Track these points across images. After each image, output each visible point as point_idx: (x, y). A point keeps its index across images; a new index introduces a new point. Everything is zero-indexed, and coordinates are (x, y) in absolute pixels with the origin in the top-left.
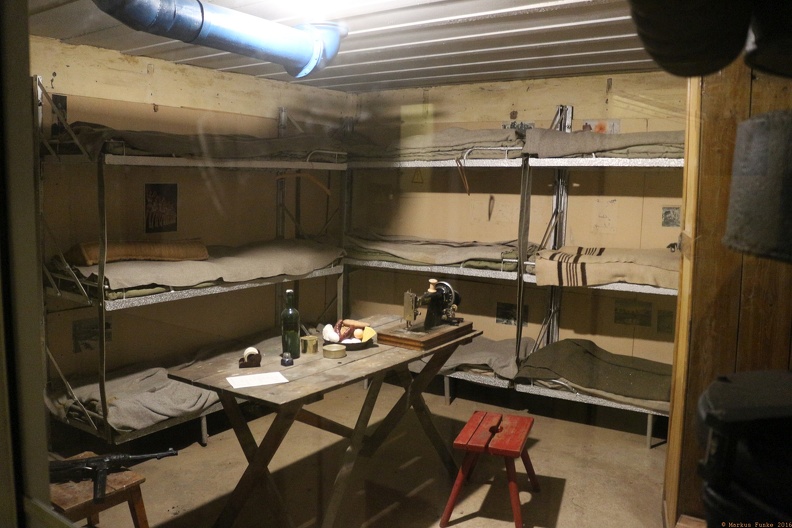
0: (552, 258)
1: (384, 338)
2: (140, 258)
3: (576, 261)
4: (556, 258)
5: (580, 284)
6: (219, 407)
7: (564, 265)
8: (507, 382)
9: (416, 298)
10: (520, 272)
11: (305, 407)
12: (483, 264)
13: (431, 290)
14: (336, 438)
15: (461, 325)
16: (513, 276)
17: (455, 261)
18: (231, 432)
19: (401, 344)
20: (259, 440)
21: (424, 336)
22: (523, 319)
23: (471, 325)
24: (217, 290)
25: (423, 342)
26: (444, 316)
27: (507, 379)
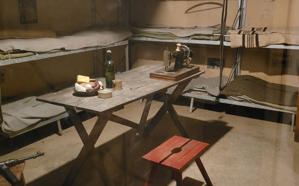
0: (239, 33)
1: (153, 76)
2: (17, 37)
3: (253, 34)
4: (242, 33)
5: (255, 46)
6: (67, 115)
7: (246, 36)
8: (215, 98)
9: (170, 54)
10: (222, 41)
11: (114, 113)
12: (202, 37)
13: (178, 50)
14: (128, 128)
15: (193, 68)
16: (218, 43)
17: (187, 36)
18: (73, 128)
19: (163, 78)
20: (89, 131)
21: (175, 74)
22: (223, 66)
23: (199, 68)
24: (62, 54)
25: (175, 77)
26: (185, 64)
27: (215, 96)
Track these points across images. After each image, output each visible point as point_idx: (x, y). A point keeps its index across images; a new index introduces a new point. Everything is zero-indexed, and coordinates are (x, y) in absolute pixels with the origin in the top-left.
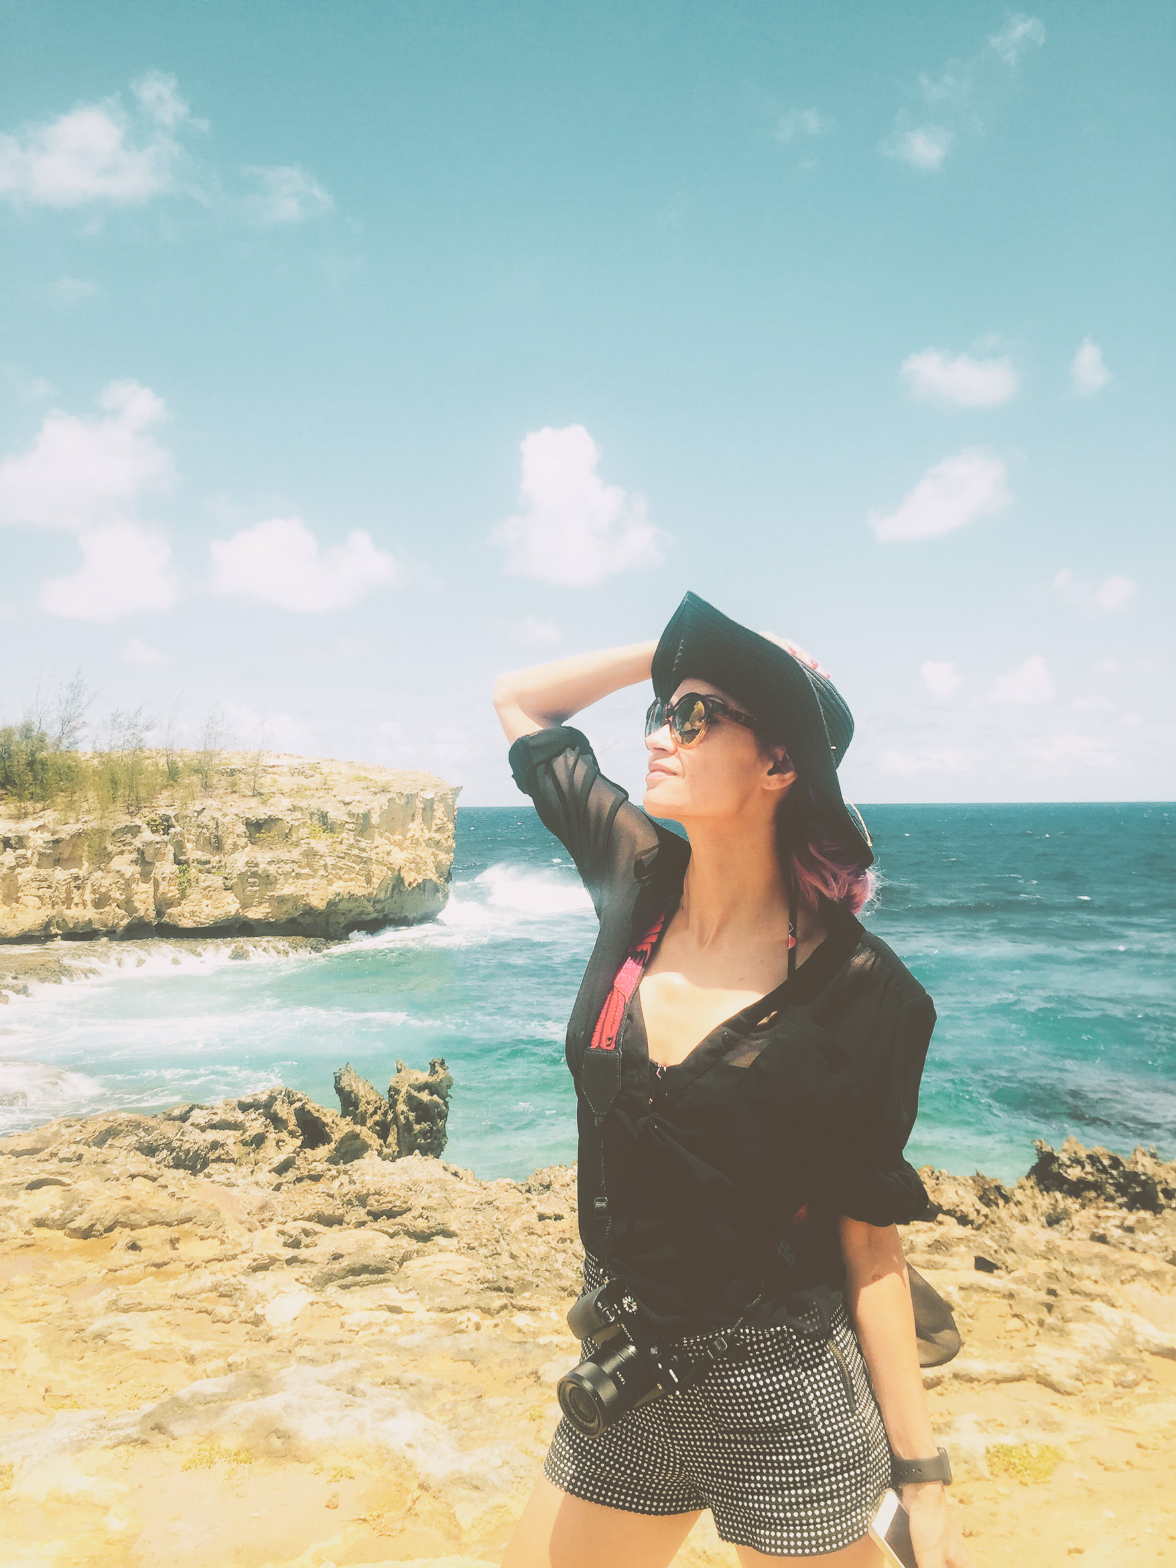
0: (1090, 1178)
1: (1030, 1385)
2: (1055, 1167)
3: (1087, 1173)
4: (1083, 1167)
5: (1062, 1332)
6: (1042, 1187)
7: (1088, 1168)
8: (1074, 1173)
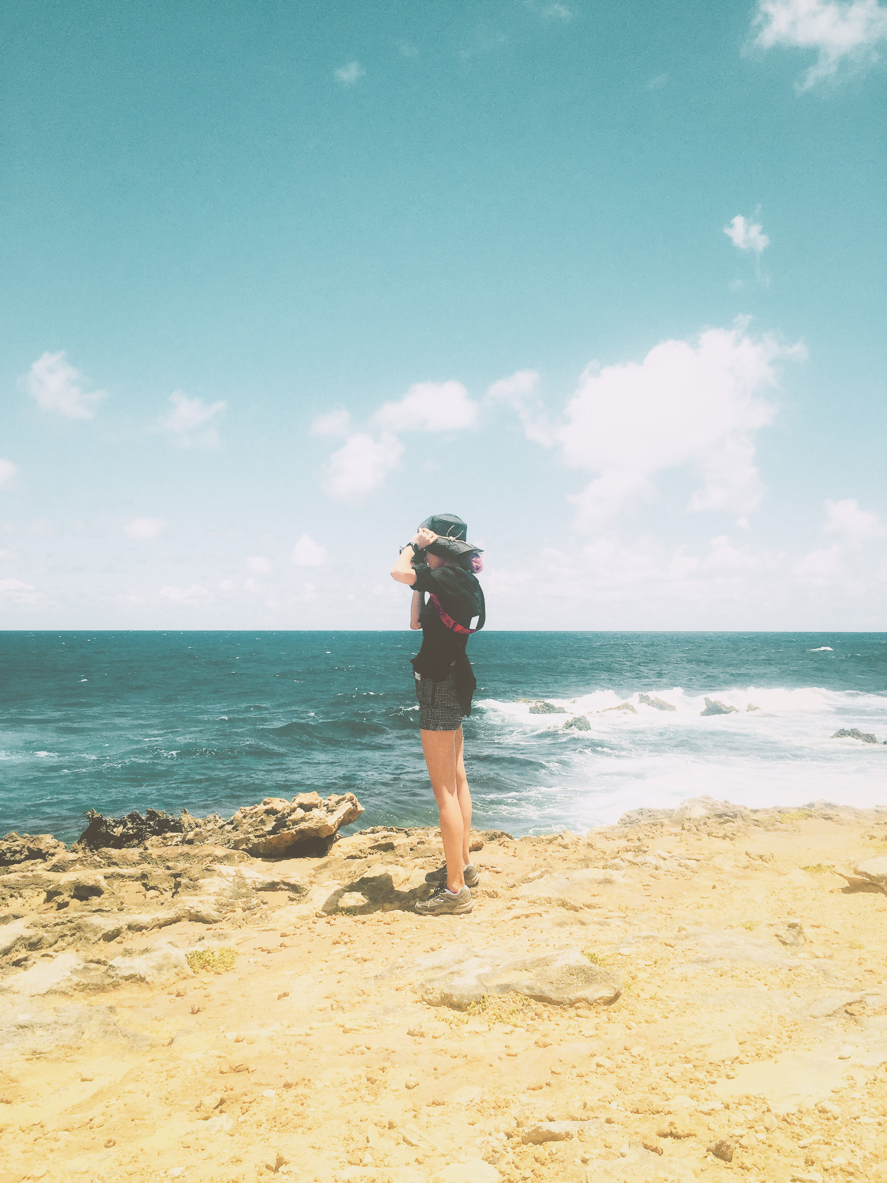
0: (131, 832)
1: (185, 924)
2: (103, 829)
3: (128, 829)
4: (125, 825)
5: (195, 888)
6: (92, 846)
7: (129, 825)
8: (118, 831)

################

WHAT THE TASK REQUIRES:
Reproduce the material above from its first line through the line containing "18: (231, 432)", both ends included, and skip every picture.

EXERCISE SOLUTION:
Track these points across images. After each image, output each visible point as point_idx: (x, y). A point keeps its index across images; a new index introduces a new point. Everything is zero-indexed, and coordinates are (x, y) in absolute pixels with the origin in the top-left.
0: (552, 258)
1: (384, 338)
2: (140, 258)
3: (576, 261)
4: (556, 258)
5: (580, 284)
6: (219, 407)
7: (564, 265)
8: (507, 382)
9: (416, 298)
10: (520, 272)
11: (305, 407)
12: (483, 264)
13: (431, 290)
14: (336, 438)
15: (461, 325)
16: (513, 276)
17: (455, 261)
18: (231, 432)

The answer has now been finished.